Clayton D J, Creese M, Skidmore N, Stensel D J, James L J
School of Sport, Exercise and Health Sciences, Loughborough University, Loughborough, Leicestershire, UK.
Int J Obes (Lond). 2016 Nov;40(11):1662-1670. doi: 10.1038/ijo.2016.106. Epub 2016 Jun 24.
BACKGROUND/OBJECTIVES: Long-term success of weight loss diets might depend on how the appetite regulatory system responds to energy restriction (ER). This study determined the effect of 24 h severe ER on subjective and hormonal appetite regulation, subsequent ad libitum energy intake and metabolism.
SUBJECTS/METHODS: In randomised order, eight overweight or obese males consumed a 24 h diet containing either 100% (12105 (1174 kJ; energy balance; EB) or 25% (3039 (295) kJ; ER) of estimated daily energy requirements (EER). An individualised standard breakfast containing 25% of EER (3216 (341) kJ) was consumed the following morning and resting energy expenditure, substrate utilisation and plasma concentrations of acylated ghrelin, glucagon-like peptide-1 (GLP-1), glucose-dependant insulinotropic peptide (GIP), glucose, insulin and non-esterified fatty acid (NEFA) were determined for 4 h after breakfast. Ad libitum energy intake was assessed in the laboratory on day 2 and via food records on day 3. Subjective appetite was assessed throughout.

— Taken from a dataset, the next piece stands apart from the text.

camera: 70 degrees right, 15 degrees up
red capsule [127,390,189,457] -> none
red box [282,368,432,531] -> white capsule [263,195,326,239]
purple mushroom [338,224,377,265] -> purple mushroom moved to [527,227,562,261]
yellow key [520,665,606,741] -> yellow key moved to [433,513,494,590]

Energy intake was not different between trials for day 2 (EB: 14946 (1272) kJ; ER: 15251 (2114) kJ; P=0.623), day 3 (EB: 10580 (2457) kJ; 10812 (4357) kJ; P=0.832) or day 2 and 3 combined (P=0.693). Subjective appetite was increased during ER on day 1 (P<0.01), but was not different between trials on day 2 (P>0.381). Acylated ghrelin, GLP-1 and insulin were not different between trials (P>0.104). Post-breakfast area under the curve (AUC) for NEFA (P<0.05) and GIP (P<0.01) were greater during ER compared with EB. Fat oxidation was greater (P<0.01) and carbohydrate oxidation was lower (P<0.01) during ER, but energy expenditure was not different between trials (P=0.158).

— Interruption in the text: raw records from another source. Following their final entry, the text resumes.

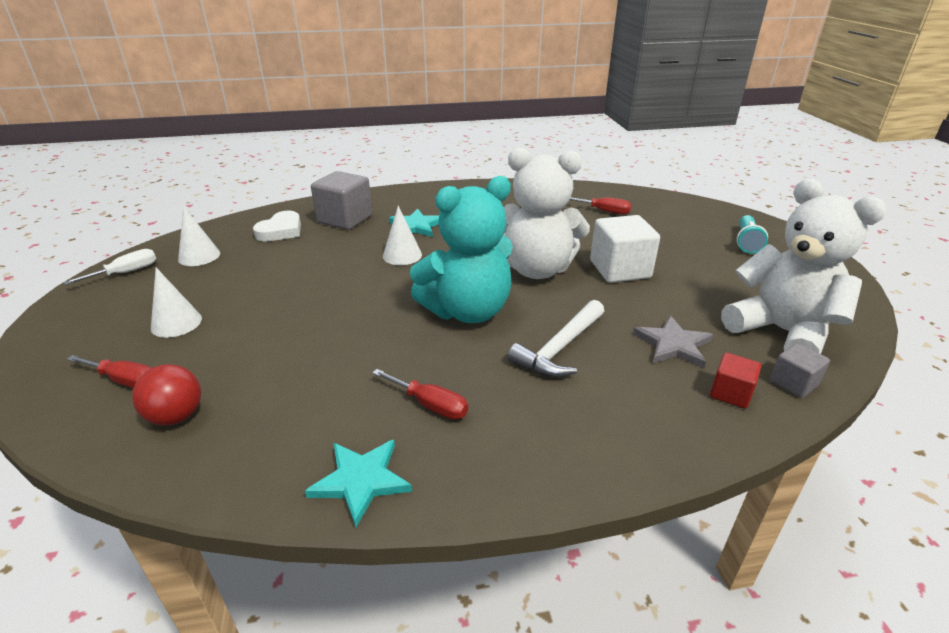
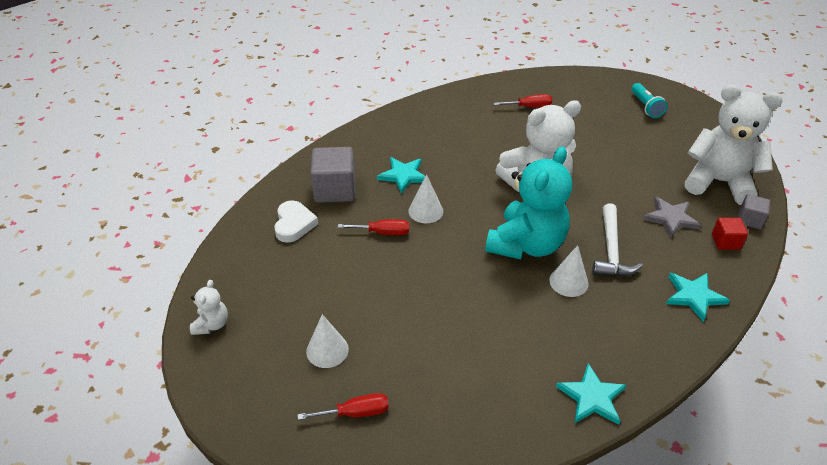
camera: 30 degrees left, 10 degrees up
white screwdriver [64,249,156,285] -> white teddy bear [190,280,228,335]
red ball [132,364,201,426] -> none
white cone [178,206,220,266] -> white cone moved to [549,245,589,297]
red screwdriver [372,369,468,419] -> red screwdriver moved to [338,219,409,235]
white cube [590,215,660,283] -> none
none -> turquoise star [666,273,730,322]

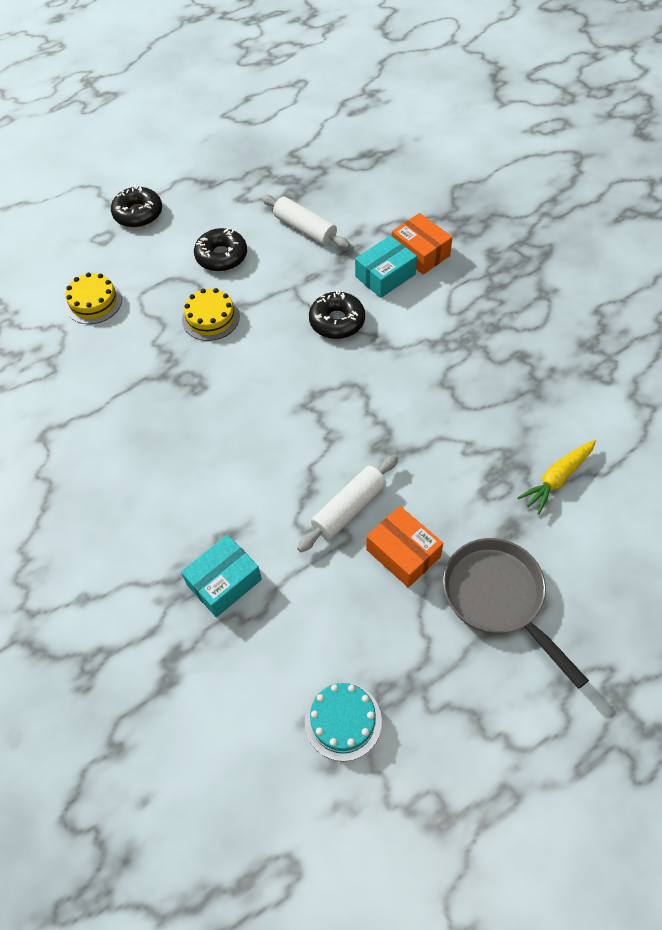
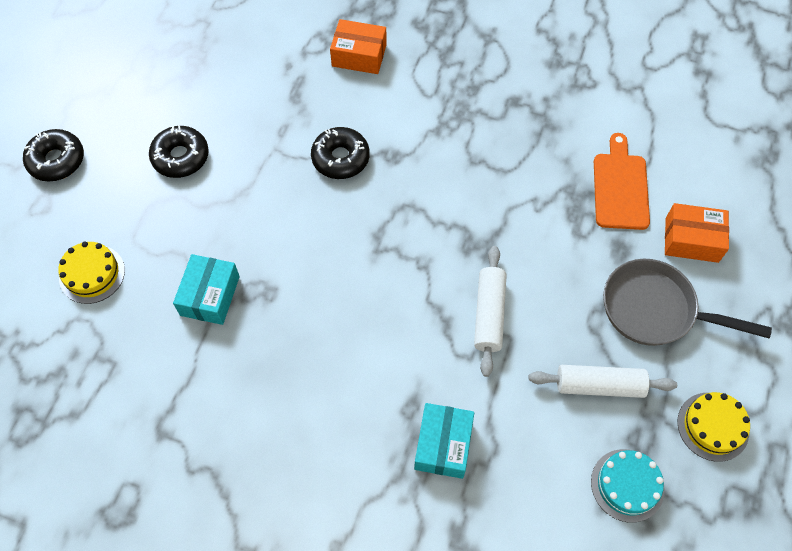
camera: 40 degrees left, 5 degrees up
yellow cake [182,288,240,341] -> yellow cake moved to [677,392,750,462]
white rolling pin [261,194,350,249] -> white rolling pin moved to [529,365,677,398]
turquoise box [355,235,417,298] -> turquoise box moved to [173,254,240,325]
orange box [366,506,443,588] -> orange box moved to [665,203,729,263]
yellow carrot [517,440,596,515] -> orange cutting board [594,133,650,230]

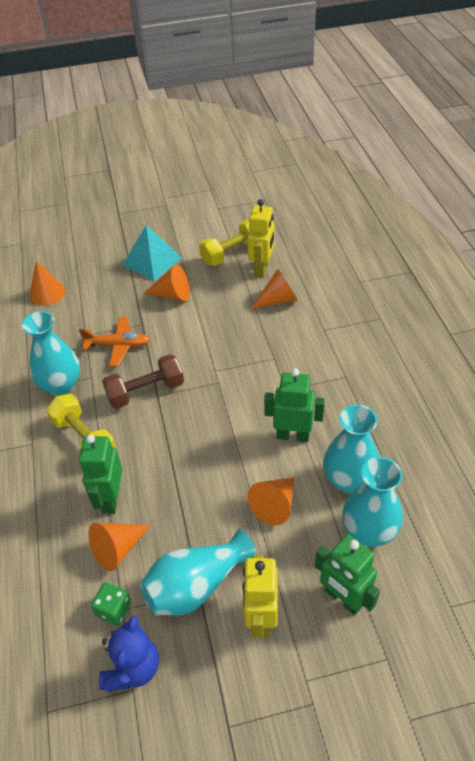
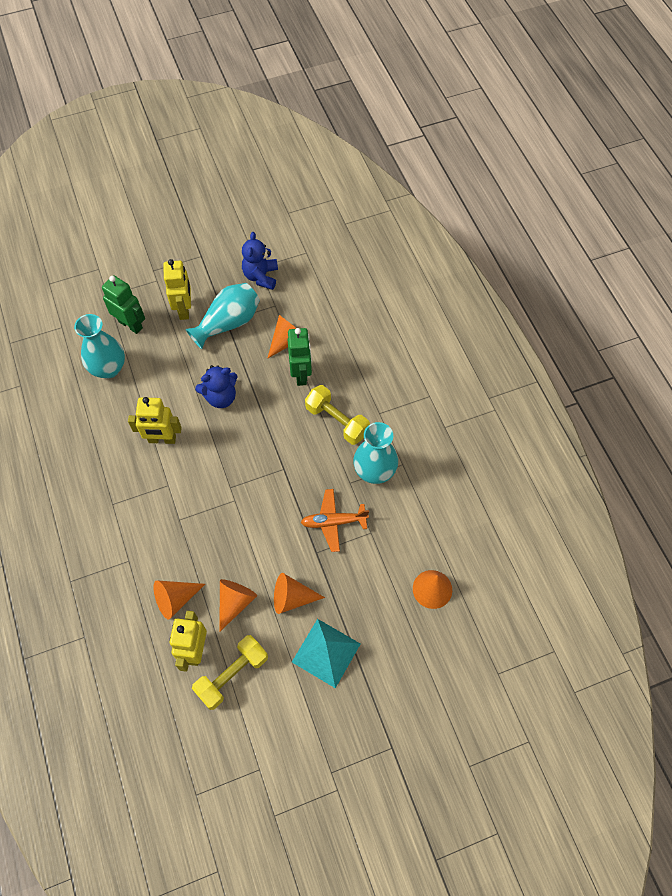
camera: 170 degrees right, 15 degrees up
green dice [91,582,131,625] -> none
brown dumbbell [102,354,184,409] -> none
orange cone [247,477,295,525] -> orange cone moved to [219,579,257,632]
green robot [264,368,325,442] -> yellow robot [128,397,182,444]
turquoise vase [323,405,379,493] -> none
none -> blue teddy bear [195,365,238,408]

These results suggest that 24 h severe ER does not affect appetite regulation or energy intake in the subsequent 48 h. This style of dieting may be conducive to maintenance of a negative EB by limiting compensatory eating behaviour, and therefore may assist with weight loss.
背景/目的:减肥饮食的长期成功可能取决于食欲调节系统对能量限制(ER)的反应方式。本研究确定了24小时严格能量限制对主观和激素食欲调节、随后的随意能量摄入和代谢的影响。
受试者/方法:8名超重或肥胖男性按随机顺序食用一份24小时的饮食,其中一份含有估计每日能量需求(EER)的100%(12105(1174千焦;能量平衡;EB)),另一份含有25%(3039(295)千焦;ER)。第二天早晨食用一份个性化的标准早餐,其能量为EER的25%(3216(341)千焦),并在早餐后4小时测定静息能量消耗、底物利用情况以及酰基化胃饥饿素、胰高血糖素样肽-1(GLP-1)、葡萄糖依赖性促胰岛素多肽(GIP)、葡萄糖、胰岛素和非酯化脂肪酸(NEFA)的血浆浓度。在第2天于实验室评估随意能量摄入情况,并在第3天通过食物记录进行评估。在整个过程中评估主观食欲。
第2天(EB:14946(1272)千焦;ER:15251(2114)千焦;P = 0.623)、第3天(EB:10580(2457)千焦;10812(4357)千焦;P = 0.832)或第2天和第3天合并(P = 0.693)时,各试验间的能量摄入无差异。第1天能量限制期间主观食欲增加(P < 0.01),但第2天各试验间无差异(P > 0.381)。各试验间酰基化胃饥饿素、GLP-1和胰岛素无差异(P > 0.104)。与能量平衡组相比,能量限制组早餐后NEFA曲线下面积(AUC)(P < 0.05)和GIP曲线下面积(AUC)(P < 0.01)更大。能量限制期间脂肪氧化增加(P < 0.01),碳水化合物氧化减少(P < 0.01),但各试验间能量消耗无差异(P = 0.158)。
这些结果表明,24小时严格能量限制不会影响随后48小时的食欲调节或能量摄入。这种节食方式可能通过限制代偿性饮食行为有助于维持能量负平衡,因此可能有助于减肥。